23rd Asia Pacific Cancer Conference 2015, Denpasar, Indonesia
NCI was a co-organizer and faculty for a 1-day pre-conference workshop, Planning and Developing Population-Based Cancer Registries (PBCRs).  Brenda Edwards and Freddie Bray, Head of the International Agency for Research on Cancer (IARC) Cancer Surveillance Section, delivered lectures on implementing PBCRs and on the role of registries in cancer research and cancer control.  Following the workshop, they were engaged in consultative discussions with cancer registry directors who had made a presentation on the current status of registries in Indonesia.   The workshop objectives were to address Indonesia’s need for better data, how PBCRs inform cancer control planning and reporting of cancer rates and trends, and the role of cancer registries for health planning and research.   Participants included 30-50 pathologists, clinicians, registrars, and medical doctors from Indonesia (Yogjakarta, Jakarta, Bandung, Bali, Makassar).  During the 23rd Asia Pacific Cancer Conference, held August 20-22, 2015, in Denpasar, Indonesia, Dr. Edwards gave a plenary talk titled Challenges in Establishing National Cancer Control Program in Developed and Developing Countries, and during the Symposium 7 session a talk titled Research Data in Cancer Control.  The meeting provided a very good opportunity for networking with the global community on population science and cancer control research.

Task Force on Assessment of PBCRs Capability in Indonesia (Yogyakarta and Jakarta)
Brenda Edwards joined Freddie Bray, of the International Agency for Research on Cancer (IARC), as a member of the technical task force formed to conduct an assessment of cancer registry systems in Indonesia.  Special training workshops on cancer registration in Yogyakarta and in Jakarta were held in conjunction with these visits.  The schedule was arranged by Kalina Duncan, NCI Center for Global, who has traveled extensively in Indonesia and had a 4-month assignment in 2015 with the Indonesian Ministry of Health.   Members of the delegation held meetings with high-level medical officers, government leaders, and advisory groups responsible for implementing Indonesia's National Cancer Control Plan, including key participants of their National Cancer Control Committee.  The team reviewed their current plans and approaches, noting there was a need to move directly to a population-based approach to data collection while concurrently building integrated data systems for cancer patient data within their respective hospital systems.  Findings from the Task Force visit will inform NCI's Center for Global Health and IARC regarding funding and technical assistance priorities for the next few years.
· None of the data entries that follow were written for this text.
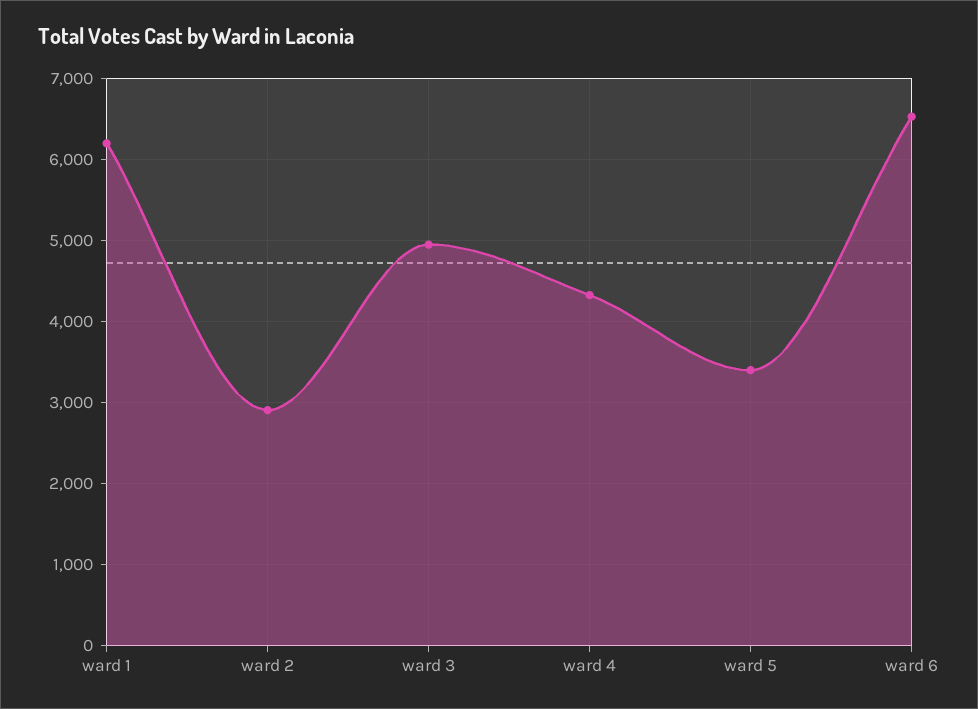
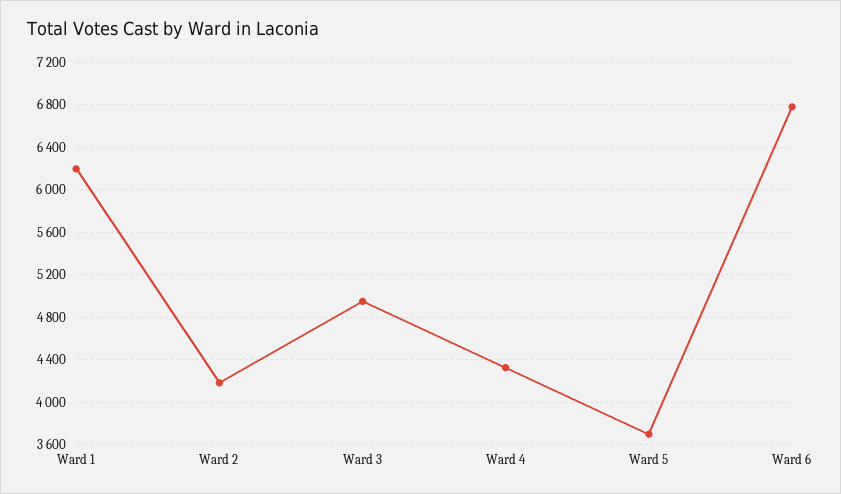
ward 2: 2900 -> 4200
ward 5: 3400 -> 3700
ward 6: 6500 -> 6800

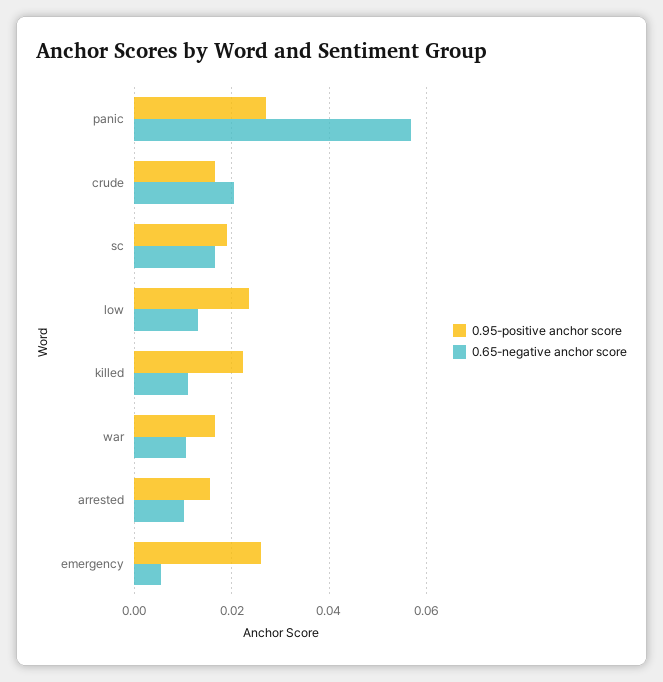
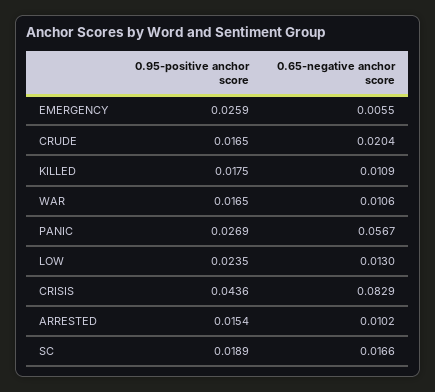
0.95-positive anchor score, killed: 0.022 -> 0.0175
0.95-positive anchor score, CRISIS: none -> 0.0436
0.65-negative anchor score, CRISIS: none -> 0.0829

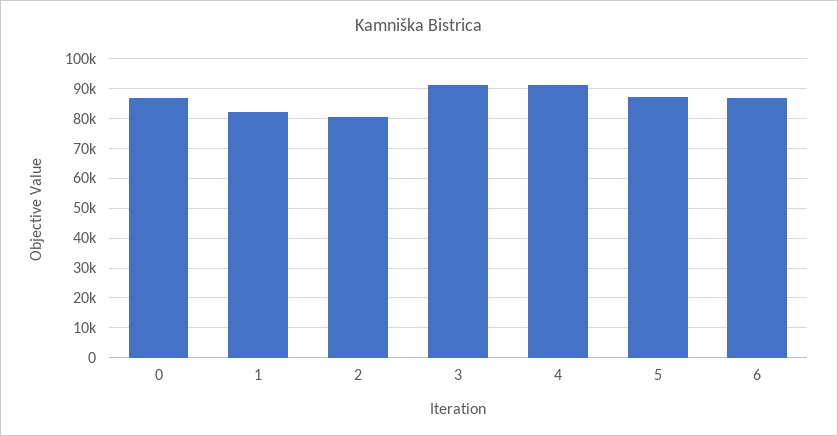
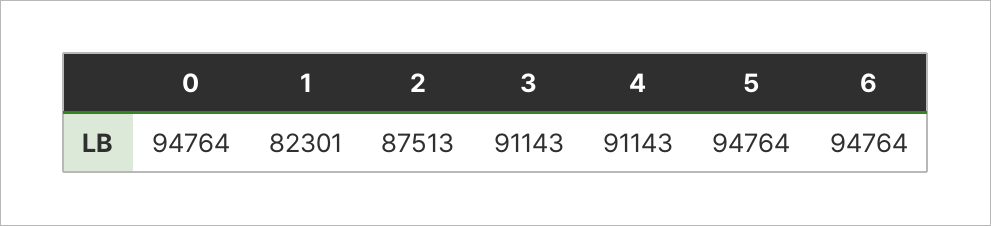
0: 87500 -> 94764
2: 80000 -> 87513
5: 87500 -> 94764
6: 87500 -> 94764

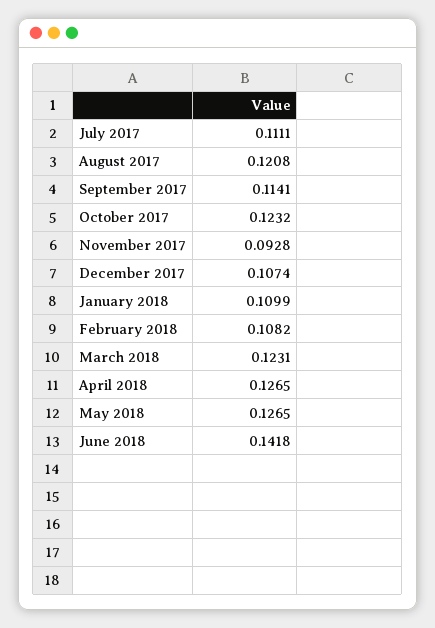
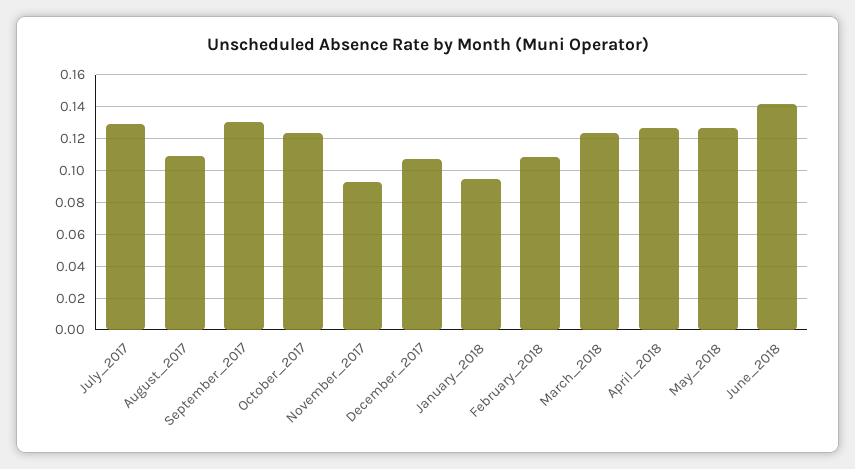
July 2017: 0.1111 -> 0.13
August 2017: 0.1208 -> 0.11
September 2017: 0.1141 -> 0.13
January 2018: 0.1099 -> 0.095

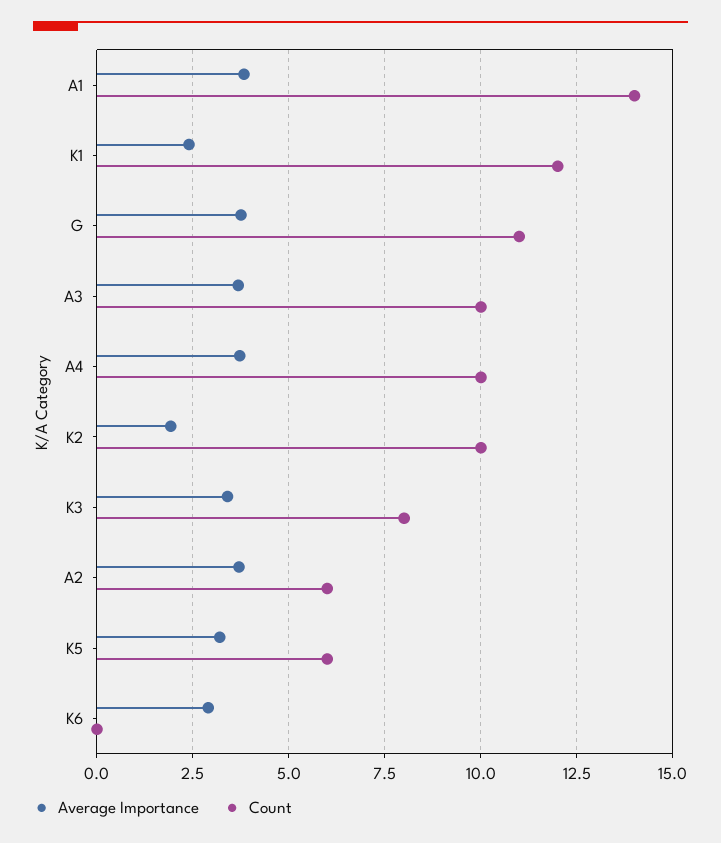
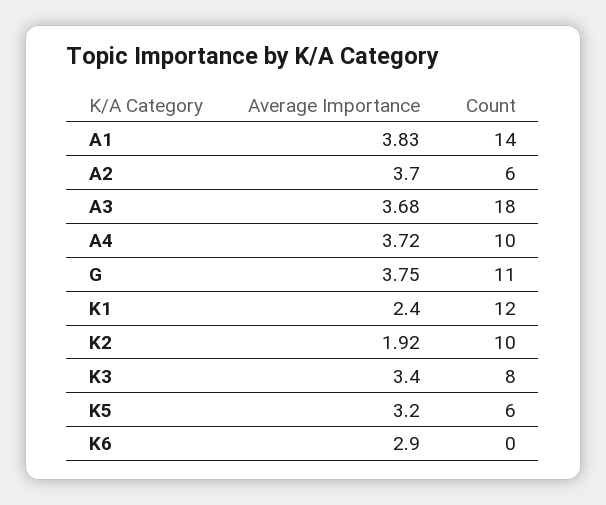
Count, A3: 10 -> 18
Annual Asia-Pacific Quitline Network Meeting held in Shanghai, China
As the HHS/NCI representative, Erik Augustson attended the Asia-Pacific Quitline Network (APQN) meeting on August 5-7, 2015, in Shanghai, China. In an invited talk, he presented ways to integrate mobile health and social media into quitline services in order to broaden the reach and sustainability of quitline services in the region. In addition, Dr. Augustson met with attendees to discuss technical, developmental, and implementation challenges. While there, he also had the opportunity to tour the China Cessation Quitline Call Center. A number of the more established quitline programs have also now integrated SMS-text messaging cessation programs into their available clinical services. The programs are all based on the SmokefreeTXT program developed and used at NCI.